Confidence Intervals: I See beginning of reading for the goal of confidence intervals. CIs are not about individuals, but rather about populations, i.e., groups of individuals. A mean from a sample estimates the mean of the entire population. 95% CI for the mean is a range of values we're 95% sure contains the unknown mean. Reading example: N=40 non-smokers. Vitamin C mean±2SD is 90±2*35 = 20 to 160 = “normal range”. Our estimate of the unknown mean for all non-smokers is 90, but how confident are we about that estimate? Need a ±range for it that we are 95% confident contains the unknown mean.

Confidence Intervals: II Can calculate a CI for any unknown parameter. Typical 95% CI for a mean is roughly: mean ± 2SD/√N. Larger SD → wider CI. Larger N → narrower CI. More confidence → wider CI. For reading example, about 90 ± 2*35/√40 = 78 to 102. I am being sloppy with terminology. The underlined mean above is the always-to-be-unknown mean for the population (everyone). The other mean, before ±, is the mean that is calculated from the sample of N, and estimates the unknown mean. Note explicit use of N; correct unit of analysis is critical. What if we measured vitamin C on 10 days for each subject?

Confidence vs.

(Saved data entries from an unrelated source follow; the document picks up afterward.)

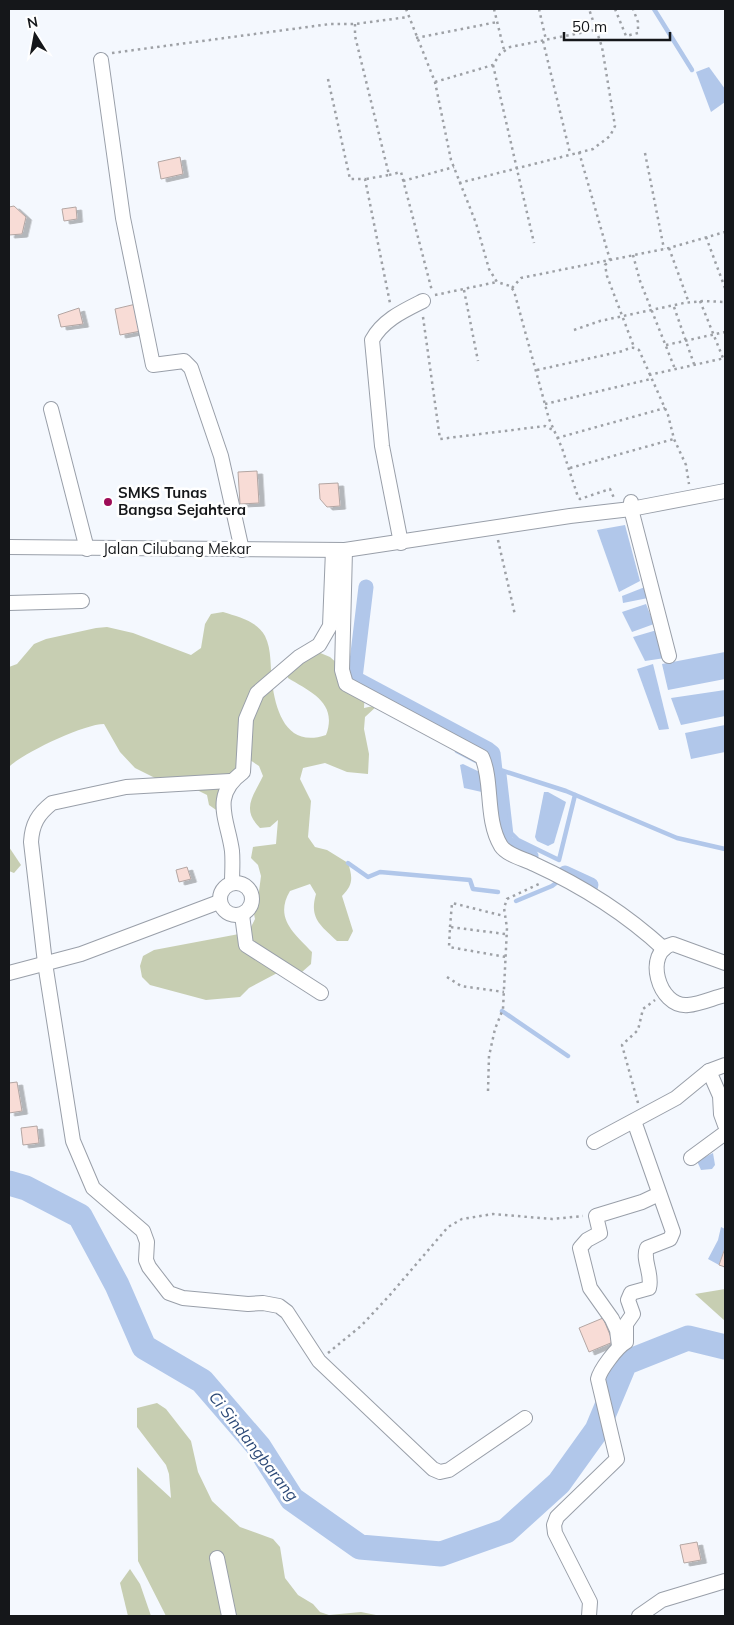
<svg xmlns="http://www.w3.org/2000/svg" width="734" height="1625" font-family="Mulish,sans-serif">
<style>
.green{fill:#c7ceb2}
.water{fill:#b1c7ea}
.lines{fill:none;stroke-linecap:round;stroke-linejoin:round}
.stream{stroke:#b1c7ea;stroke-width:4.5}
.canal{stroke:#b1c7ea;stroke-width:15}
.river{stroke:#b1c7ea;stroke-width:25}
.building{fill:#f8dcd6;stroke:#b3a6a3;filter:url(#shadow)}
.minor-casing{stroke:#999fa9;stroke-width:16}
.path{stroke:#9ea1a6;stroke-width:2.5;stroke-dasharray:2.5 4;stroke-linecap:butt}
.minor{stroke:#fff;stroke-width:14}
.poi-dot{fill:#9e0d58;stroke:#fff;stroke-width:2}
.labels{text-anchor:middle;stroke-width:5;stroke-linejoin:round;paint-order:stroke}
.poi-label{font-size:15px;font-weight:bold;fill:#15171a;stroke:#fff;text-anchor:start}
.street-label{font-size:15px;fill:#15171a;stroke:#fff}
.water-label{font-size:16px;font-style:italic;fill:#2c4977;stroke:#fff}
</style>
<defs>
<filter id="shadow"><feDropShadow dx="5.5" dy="3" stdDeviation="0" flood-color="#0004"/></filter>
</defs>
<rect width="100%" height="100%" fill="#f4f8fe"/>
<g class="green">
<path d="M 223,612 C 239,617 257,621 265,636 C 272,650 270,667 272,682 C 276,714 288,748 326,735 C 338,703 311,692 288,678 L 286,668 L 318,652 L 330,657 L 339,665 L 356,670 L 355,678 L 365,688 L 364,708 L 378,705 L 365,717 L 364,729 L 369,754 L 368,774 L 347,772 L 325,763 L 303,768 L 300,779 L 311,801 L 308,837 L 315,847 L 327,850 L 348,863 C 353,878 353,885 342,896 L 353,931 L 348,941 L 337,941 C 320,925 309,918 316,894 L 310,884 L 290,891 C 274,918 294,933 312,952 L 311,964 L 302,972 L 281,971 L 249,988 L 240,997 L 206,1000 L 150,985 L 142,977 L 140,966 L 143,956 L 154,950 L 239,934 L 250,929 L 255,919 L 253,909 L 258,899 L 261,876 L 258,865 L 251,858 L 253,847 L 276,844 L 278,820 L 270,827 L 260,828 C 241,809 253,797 263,776 L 259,766 L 250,760 L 219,812 L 209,805 L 207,795 L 187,785 L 155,778 L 135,768 L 120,752 L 104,724 C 84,724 23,753 9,767 L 9,667 L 17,664 L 34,644 L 46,639 L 96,628 L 107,627 L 133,633 L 191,655 L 201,648 L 205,624 L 211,614 Z"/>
<path d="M 9,847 L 21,865 L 14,873 L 9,871 Z"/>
<path d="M 725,1289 L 725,1321 L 695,1294 Z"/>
<path d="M 157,1403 L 166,1409 L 191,1441 L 198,1472 L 212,1501 L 240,1527 L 273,1539 L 280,1547 L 285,1578 L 298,1595 L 313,1604 L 320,1612 L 329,1615 L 361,1612 L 381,1616 L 166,1616 L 138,1561 L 137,1467 L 171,1498 L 169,1474 L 166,1465 L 137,1427 L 137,1408 Z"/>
<path d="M 130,1569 L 140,1584 L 151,1616 L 128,1616 L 120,1583 Z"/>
</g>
<g class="water">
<path d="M 709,67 L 725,89 L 725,102 L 711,112 L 696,72 Z"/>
<path d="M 625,525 L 640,581 L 619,592 L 597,530 Z"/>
<path d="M 645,587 L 648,598 L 623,603 L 622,596 Z"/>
<path d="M 646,604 L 654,624 L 632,632 L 622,612 Z"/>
<path d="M 657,630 L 665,658 L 645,661 L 633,637 Z"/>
<path d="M 725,652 L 725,679 L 668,690 L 662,664 Z"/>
<path d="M 653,664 L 669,729 L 659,730 L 637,669 Z"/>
<path d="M 725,690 L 725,716 L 681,725 L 671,698 Z"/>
<path d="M 725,725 L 725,752 L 691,759 L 685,733 Z"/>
<path d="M 463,764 L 486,775 L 486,793 L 464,788 L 460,765 Z"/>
<path d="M 544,792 L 548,792 L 566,802 L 554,843 L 548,846 L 537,841 L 535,837 Z"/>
<path d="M 713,1153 L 715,1165 L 712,1169 L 701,1170 L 697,1161 Z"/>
<path d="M 721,1227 L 725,1229 L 725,1247 L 719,1265 L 708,1259 L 718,1240 Z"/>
</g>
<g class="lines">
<g class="stream">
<path d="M 654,9 L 692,70"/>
<path d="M 457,751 L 476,761"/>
<path d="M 488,766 L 566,791 L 677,838 L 725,849"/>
<path d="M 504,772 L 511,833 L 518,840 L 559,860 L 575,795"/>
<path d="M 348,863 L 368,877 L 380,872 L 470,880 L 473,889 L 498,892"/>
<path d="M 516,901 L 552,886 L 556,883 L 555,876"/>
<path d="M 502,1011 L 568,1056"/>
</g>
<g class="canal">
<path d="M 366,587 L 355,678 L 488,749 L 493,753 L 502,833 L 507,843 L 531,856"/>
<path d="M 565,873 L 591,885"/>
</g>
<path class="river" d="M 9,1183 L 26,1188 L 80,1216 L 117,1285 L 144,1347 L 202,1381 L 259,1447 L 292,1499 L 360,1547 L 441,1554 L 506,1531 L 559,1483 L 597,1430 L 625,1363 L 688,1338 L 725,1347"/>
</g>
<g class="building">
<path d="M 180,157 L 183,174 L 161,179 L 158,162 Z"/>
<path d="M 14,206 L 26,217 L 22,234 L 9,235 L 9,207 Z"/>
<path d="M 76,207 L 77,219 L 64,221 L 62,209 Z"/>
<path d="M 136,304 L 141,331 L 120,335 L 115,309 Z"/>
<path d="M 79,308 L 83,324 L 61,327 L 58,315 Z"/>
<path d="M 257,471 L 259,503 L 240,504 L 238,472 Z"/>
<path d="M 338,483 L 340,506 L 327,507 L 320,499 L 319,484 Z"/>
<path d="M 187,867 L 191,879 L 179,882 L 176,870 Z"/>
<path d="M 17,1082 L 22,1111 L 9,1113 L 9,1083 Z"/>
<path d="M 37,1126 L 39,1143 L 23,1145 L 21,1128 Z"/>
<path d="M 725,1248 L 725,1267 L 719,1265 Z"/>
<path d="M 603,1318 L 613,1342 L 589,1352 L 579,1328 Z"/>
<path d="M 697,1542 L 701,1560 L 684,1563 L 680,1545 Z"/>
</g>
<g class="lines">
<defs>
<g id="minor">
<path d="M 101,60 L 123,218 L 153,365 L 184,361 L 191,368 L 221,456 L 242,550"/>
<path d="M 51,409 L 87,549"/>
<path d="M 631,502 L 631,509 L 669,656"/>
<path d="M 401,543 L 382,446 L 372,340 C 383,320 403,311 423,301"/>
<path d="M 9,547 L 345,550 L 570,516 L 631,509 L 725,491"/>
<path d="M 345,550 L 342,670 L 346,684 L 482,757 C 493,781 485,820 501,846 C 507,855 524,859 534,864 C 582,886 625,913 664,949"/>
<path d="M 9,603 L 82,601"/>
<path d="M 230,781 L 126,787 L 52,803 C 38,814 32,824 31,842 L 45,963 L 73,1141 L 93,1188 L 143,1231 L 147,1242 L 146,1260 L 149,1267 L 169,1293 L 183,1298 L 248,1304 L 263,1303 L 279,1306 L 287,1312 L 319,1361 L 433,1469 L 440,1472 L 449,1470 L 525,1418"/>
<circle cx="236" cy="899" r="16"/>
<path d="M 232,883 C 232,873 233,861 232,851 C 228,820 210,796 243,772 L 246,719 L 257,693 L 299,657 L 319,645 L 330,626 L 333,550"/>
<path d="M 242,915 L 246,945 L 321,993"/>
<path d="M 725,963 L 673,944 C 643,951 658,1008 688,1005 C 700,1004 713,998 725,995"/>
<path d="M 9,973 L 81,954 L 219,902"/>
<path d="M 709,1071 L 720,1096 L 721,1114 L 725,1125"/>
<path d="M 594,1142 L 676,1098 L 709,1071 L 725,1065"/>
<path d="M 691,1158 L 725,1133"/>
<path d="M 619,1346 L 617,1330 L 612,1319 L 590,1288 L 580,1248 L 587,1240 L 600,1233 L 596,1216 L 642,1202 L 659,1194"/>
<path d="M 217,1558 L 229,1616"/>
<path d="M 589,1616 L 590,1602 L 555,1533 L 554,1525 L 557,1517 L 617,1459 L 598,1379 C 600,1370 617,1347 626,1342 L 626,1324 L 633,1314 L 628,1300 L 631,1293 L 649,1288 C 653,1274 642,1260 647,1248 L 670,1239 L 673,1232 L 634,1121"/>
<path d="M 639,1616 L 662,1600 L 725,1581"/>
</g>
</defs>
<use href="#minor" class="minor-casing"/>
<g class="path">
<path d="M 406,9 L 435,82 L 451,160 L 476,223 L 489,269 L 497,282 L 510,286 L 514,291 L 549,419 L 562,448 L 578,497 L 580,499 L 610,489 L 614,498"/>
<path d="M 494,9 L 504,50"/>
<path d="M 539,9 L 546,40"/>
<path d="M 615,9 L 626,36 L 638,33 L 638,22 L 633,9"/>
<path d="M 355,24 L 355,36 L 389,175 L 366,179"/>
<path d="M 416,38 L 497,22"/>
<path d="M 543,41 L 570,153"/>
<path d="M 112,53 L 330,24 L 355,24 L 408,17"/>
<path d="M 493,65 L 534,243"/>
<path d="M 328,79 L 350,179 L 365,179 L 390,303"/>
<path d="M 435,82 L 493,65 L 500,54 L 510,47 L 595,30"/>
<path d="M 579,152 L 610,260 L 605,265 L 607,276 L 634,347"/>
<path d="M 645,153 L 664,249"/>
<path d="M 389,175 L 401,172 L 432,291"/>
<path d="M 403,181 L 454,167"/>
<path d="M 459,183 L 593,149 L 610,136 L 615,126 L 602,47 L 589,9"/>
<path d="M 706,237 L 725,288"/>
<path d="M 669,248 L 689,303"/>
<path d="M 633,255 L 640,281 L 675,369"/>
<path d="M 512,288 L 521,278 L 669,248 L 725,232"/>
<path d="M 464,290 L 478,361"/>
<path d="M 435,295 L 497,282"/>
<path d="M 700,301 L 723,358"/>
<path d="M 674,307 L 694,364"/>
<path d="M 423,317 L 440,439 L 545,426 L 553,430"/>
<path d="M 574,330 L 600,321 L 684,303 L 703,301 L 725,302"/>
<path d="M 666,345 L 725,332"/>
<path d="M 537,370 L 623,351 C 629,348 633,346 639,350 L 668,415 L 674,439 L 686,465 L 689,484"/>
<path d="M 649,375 L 725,358"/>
<path d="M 545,404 L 651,379"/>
<path d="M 557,438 L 665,408"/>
<path d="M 570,468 L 674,439"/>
<path d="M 498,540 L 515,615"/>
<path d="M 450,927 L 452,903 L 504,916"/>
<path d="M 505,934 L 450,927 L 449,947 L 506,957"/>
<path d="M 447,977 L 461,986 L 504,992"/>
<path d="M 488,1091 L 489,1056 L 495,1029 L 503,1009 L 507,928 L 504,908 L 507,899 L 541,883"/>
<path d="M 638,1103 L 622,1045 L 638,1030 L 643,1009 L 655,1000"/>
<path d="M 328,1353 L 361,1326 L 389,1296 L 448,1227 L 462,1219 L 493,1214 L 552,1219 L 583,1216"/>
</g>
<use href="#minor" class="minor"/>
</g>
<circle class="poi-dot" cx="108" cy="502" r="5"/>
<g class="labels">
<g class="poi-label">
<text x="118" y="498">SMKS Tunas<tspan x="118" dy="17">Bangsa Sejahtera</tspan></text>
</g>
<g class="street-label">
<text x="177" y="554">Jalan Cilubang Mekar</text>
</g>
<g class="water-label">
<text transform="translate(254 1446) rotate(52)" y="6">Ci Sindangbarang</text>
</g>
</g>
<rect width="734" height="1625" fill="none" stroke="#15171a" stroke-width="20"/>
<g transform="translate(35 35) rotate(349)" stroke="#ffffff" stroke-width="4" paint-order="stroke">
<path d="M0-4L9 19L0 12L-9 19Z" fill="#15171a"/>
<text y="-8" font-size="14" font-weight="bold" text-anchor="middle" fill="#15171a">N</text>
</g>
<path d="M564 32v8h106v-8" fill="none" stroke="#15171a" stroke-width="2.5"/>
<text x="572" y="32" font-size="15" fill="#15171a" stroke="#ffffff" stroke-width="4" paint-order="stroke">50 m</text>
</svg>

Prediction Intervals Typical 95% CI for a mean is roughly: mean ± 2SD/√N. Recall that this CI is the range of values we're 95% sure contains the unknown mean for “everyone”. What about (normal) ranges for individuals? This is often called a prediction interval (PI). 95% of individuals fall in a 95% PI. 95% chance that an individual falls in a 95% PI. Typical 95% PI for an individual is roughly: mean ± 2SD. With large N (? often N>30 is used), do not need bell-shaped data distribution for the CI, but that shape IS needed for the PI, regardless of N. Otherwise, we use percentiles for normal ranges.